_Records from a data collection_
------------

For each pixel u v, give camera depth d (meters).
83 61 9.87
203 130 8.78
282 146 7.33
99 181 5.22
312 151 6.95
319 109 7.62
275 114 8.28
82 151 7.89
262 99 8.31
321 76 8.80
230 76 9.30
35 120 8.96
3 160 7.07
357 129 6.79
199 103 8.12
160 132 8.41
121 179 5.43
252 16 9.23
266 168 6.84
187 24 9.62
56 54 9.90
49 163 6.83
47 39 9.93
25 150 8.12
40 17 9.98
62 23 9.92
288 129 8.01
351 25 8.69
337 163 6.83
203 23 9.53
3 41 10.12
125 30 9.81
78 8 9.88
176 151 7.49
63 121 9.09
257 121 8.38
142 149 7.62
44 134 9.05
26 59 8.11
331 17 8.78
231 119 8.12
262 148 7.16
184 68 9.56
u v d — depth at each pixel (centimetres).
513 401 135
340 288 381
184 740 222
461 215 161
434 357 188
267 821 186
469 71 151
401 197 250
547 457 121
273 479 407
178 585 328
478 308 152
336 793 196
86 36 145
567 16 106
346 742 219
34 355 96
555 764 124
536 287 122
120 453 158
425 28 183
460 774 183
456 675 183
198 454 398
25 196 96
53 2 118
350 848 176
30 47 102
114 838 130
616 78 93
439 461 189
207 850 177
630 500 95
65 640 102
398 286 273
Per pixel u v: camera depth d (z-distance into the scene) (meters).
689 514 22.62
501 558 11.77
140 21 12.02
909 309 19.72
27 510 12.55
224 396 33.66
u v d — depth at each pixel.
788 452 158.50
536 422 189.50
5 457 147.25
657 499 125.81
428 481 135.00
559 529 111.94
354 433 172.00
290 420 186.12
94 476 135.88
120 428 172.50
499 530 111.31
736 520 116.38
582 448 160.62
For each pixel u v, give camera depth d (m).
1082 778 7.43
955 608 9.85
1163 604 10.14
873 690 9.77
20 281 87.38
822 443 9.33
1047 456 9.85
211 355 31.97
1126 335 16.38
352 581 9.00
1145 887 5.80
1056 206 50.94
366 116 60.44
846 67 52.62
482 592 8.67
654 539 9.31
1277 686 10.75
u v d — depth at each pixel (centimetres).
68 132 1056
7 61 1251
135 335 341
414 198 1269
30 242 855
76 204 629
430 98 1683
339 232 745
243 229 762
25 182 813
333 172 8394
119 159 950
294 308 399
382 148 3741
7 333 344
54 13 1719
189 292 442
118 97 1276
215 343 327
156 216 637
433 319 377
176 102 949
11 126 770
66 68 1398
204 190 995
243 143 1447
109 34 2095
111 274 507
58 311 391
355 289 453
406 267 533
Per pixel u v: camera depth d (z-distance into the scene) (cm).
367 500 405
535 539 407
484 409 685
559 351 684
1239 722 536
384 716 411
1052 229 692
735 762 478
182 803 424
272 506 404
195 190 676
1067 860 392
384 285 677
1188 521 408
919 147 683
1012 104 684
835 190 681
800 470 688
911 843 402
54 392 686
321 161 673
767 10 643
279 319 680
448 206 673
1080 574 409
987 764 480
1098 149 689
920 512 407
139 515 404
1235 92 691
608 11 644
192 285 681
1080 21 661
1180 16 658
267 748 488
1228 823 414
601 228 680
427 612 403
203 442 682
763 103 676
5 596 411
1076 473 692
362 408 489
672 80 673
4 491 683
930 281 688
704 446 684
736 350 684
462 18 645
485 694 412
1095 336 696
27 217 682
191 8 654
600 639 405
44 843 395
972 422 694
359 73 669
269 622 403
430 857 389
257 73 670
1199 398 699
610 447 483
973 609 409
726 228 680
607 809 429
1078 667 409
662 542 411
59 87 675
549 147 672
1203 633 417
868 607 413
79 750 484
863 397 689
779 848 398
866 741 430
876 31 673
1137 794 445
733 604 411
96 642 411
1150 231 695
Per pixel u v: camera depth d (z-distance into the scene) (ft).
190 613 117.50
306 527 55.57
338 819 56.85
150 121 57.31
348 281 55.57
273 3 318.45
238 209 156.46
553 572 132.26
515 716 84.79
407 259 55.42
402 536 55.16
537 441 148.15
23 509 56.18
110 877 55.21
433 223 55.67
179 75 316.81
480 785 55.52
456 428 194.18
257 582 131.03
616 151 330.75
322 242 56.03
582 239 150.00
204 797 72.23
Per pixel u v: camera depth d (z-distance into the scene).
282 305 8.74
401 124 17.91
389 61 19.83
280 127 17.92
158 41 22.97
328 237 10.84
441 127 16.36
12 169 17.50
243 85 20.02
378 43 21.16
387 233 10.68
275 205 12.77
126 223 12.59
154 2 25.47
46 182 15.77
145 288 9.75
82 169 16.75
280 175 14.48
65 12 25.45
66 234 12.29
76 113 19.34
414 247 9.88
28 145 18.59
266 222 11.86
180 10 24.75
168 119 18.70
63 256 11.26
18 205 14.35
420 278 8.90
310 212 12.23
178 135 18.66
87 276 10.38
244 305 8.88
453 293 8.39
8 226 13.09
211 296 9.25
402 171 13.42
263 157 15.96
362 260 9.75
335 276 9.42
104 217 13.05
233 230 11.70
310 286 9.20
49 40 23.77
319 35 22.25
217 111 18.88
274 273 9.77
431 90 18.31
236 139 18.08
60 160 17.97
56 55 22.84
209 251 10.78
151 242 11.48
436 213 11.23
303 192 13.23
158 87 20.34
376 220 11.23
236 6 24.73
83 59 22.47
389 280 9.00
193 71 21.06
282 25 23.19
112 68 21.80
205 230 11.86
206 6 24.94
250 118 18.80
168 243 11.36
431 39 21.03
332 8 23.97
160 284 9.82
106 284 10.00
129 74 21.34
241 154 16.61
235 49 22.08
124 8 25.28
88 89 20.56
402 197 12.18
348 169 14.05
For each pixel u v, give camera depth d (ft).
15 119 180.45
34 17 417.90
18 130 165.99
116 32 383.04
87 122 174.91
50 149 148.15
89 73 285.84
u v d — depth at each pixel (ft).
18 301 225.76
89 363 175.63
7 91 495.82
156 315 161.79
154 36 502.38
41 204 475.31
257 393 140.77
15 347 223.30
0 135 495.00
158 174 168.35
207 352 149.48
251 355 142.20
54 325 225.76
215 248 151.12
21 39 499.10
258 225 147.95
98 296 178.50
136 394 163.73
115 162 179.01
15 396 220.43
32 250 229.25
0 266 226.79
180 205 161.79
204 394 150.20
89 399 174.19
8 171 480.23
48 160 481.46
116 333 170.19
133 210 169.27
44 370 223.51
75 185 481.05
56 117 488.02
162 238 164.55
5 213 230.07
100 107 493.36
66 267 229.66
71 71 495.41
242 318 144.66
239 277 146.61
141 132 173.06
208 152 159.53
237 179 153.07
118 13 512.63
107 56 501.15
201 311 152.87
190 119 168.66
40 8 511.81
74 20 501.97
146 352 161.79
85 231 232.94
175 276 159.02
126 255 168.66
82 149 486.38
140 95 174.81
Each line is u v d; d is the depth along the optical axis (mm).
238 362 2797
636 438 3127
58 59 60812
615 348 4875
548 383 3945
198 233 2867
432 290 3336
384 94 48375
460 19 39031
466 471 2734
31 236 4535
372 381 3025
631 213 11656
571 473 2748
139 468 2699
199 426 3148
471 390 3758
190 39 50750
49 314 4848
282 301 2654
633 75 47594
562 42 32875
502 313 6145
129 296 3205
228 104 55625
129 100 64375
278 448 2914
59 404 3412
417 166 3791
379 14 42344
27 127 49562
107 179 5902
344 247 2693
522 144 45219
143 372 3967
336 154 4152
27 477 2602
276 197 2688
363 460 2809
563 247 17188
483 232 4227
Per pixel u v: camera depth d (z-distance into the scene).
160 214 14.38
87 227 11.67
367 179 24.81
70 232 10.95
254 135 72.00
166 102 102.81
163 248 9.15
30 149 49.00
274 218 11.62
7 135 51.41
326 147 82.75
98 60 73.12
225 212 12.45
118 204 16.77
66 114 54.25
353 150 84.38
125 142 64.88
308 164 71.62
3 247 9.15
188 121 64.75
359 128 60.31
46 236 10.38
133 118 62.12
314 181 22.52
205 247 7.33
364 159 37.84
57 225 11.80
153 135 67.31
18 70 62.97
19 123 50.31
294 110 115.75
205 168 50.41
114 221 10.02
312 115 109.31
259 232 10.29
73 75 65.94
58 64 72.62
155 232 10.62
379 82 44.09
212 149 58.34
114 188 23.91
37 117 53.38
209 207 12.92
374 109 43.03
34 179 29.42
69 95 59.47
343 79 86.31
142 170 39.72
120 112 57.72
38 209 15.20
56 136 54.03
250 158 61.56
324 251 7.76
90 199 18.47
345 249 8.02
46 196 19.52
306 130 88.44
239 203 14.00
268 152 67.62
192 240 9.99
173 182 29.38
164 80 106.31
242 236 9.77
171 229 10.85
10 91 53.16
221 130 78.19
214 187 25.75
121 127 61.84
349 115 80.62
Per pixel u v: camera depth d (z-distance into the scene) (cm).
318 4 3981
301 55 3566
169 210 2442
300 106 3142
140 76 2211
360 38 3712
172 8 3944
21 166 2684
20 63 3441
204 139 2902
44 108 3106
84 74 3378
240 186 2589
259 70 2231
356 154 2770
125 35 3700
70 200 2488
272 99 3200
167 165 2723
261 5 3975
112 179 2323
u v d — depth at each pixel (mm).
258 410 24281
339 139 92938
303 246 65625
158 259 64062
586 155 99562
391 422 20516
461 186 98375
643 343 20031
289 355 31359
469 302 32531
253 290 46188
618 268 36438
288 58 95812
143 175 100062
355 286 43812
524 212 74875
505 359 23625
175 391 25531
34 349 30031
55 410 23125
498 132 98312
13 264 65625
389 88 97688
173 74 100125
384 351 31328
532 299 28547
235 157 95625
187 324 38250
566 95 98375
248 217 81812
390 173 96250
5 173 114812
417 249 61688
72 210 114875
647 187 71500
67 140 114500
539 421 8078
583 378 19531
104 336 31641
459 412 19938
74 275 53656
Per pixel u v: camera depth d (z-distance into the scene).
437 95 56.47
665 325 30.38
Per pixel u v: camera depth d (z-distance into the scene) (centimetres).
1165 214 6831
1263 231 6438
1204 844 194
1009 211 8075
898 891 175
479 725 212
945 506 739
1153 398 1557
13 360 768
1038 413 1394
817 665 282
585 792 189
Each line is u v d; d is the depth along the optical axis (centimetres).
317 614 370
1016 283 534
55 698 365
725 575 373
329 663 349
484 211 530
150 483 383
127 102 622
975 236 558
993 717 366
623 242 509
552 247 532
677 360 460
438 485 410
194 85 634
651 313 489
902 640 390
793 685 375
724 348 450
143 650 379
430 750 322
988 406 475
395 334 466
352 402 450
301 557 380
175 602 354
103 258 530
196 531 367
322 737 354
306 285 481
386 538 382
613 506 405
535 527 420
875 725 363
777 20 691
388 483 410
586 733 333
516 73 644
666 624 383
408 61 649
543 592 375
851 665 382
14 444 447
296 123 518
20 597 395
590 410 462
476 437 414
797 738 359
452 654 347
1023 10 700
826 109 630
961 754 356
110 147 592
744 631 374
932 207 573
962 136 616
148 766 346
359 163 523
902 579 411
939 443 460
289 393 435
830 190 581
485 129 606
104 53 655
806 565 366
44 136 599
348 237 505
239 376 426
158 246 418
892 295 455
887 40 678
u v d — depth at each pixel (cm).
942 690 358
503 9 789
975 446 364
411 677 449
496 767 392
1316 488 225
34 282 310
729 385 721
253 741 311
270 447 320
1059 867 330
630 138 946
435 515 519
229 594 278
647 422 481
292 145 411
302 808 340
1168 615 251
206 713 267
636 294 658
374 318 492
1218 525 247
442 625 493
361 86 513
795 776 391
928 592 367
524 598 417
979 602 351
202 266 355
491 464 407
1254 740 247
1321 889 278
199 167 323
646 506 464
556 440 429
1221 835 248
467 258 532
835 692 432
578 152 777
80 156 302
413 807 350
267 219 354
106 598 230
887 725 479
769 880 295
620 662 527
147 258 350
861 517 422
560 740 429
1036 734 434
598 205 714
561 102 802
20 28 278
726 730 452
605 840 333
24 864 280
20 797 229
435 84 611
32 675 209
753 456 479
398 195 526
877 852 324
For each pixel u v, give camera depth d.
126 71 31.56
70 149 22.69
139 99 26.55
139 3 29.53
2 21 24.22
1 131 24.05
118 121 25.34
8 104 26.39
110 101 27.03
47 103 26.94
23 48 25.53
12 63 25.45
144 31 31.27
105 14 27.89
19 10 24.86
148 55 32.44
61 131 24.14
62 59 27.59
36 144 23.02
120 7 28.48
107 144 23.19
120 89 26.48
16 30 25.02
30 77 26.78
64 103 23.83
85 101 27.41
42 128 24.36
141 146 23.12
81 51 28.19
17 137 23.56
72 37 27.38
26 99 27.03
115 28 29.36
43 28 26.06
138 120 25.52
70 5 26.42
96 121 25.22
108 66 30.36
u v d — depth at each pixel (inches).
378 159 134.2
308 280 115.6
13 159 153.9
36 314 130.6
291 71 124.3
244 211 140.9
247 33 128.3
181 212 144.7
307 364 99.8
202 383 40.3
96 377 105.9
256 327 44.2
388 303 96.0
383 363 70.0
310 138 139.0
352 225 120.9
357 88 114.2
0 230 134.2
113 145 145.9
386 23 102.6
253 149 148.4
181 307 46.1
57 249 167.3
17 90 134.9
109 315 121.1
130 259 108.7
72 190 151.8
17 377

------------

_Task objective_
Taking the entries above, restate exactly those lines that fall between the line with "10 91 53.16" and the line with "586 155 99562", keeping both of those lines too.

_Written response_
10 91 53.16
221 130 78.19
214 187 25.75
121 127 61.84
349 115 80.62
Per pixel u v: camera depth d (z-distance into the scene) (cm).
318 4 3981
301 55 3566
169 210 2442
300 106 3142
140 76 2211
360 38 3712
172 8 3944
21 166 2684
20 63 3441
204 139 2902
44 108 3106
84 74 3378
240 186 2589
259 70 2231
356 154 2770
125 35 3700
70 200 2488
272 99 3200
167 165 2723
261 5 3975
112 179 2323
u v d — depth at each pixel (mm).
258 410 24281
339 139 92938
303 246 65625
158 259 64062
586 155 99562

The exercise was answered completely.